Problem requirements
Your answer should repeat every line of the records below in which the word "Email" appears.

Dataset entries
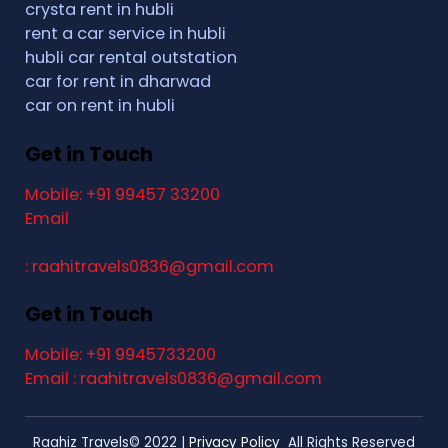
crysta rent in hubli
rent a car service in hubli
hubli car rental outstation
car for rent in dharwad
car on rent in hubli
Get in Touch
Mobile: +91 99457 33200
Email
: raahitravels0836@gmail.com
Get in Touch
Mobile: +91 9945733200
Email : raahitravels0836@gmail.com
Raahiz Travels© 2022 |
Privacy Policy
All Rights Reserved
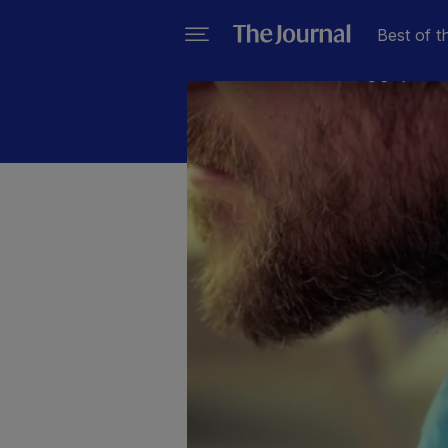
Best of t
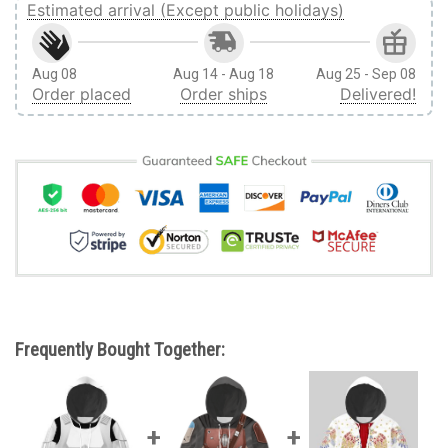
Estimated arrival (Except public holidays)
Aug 08
Aug 14 - Aug 18
Aug 25 - Sep 08
Order placed
Order ships
Delivered!
Frequently Bought Together:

Solution
Email
Email : raahitravels0836@gmail.com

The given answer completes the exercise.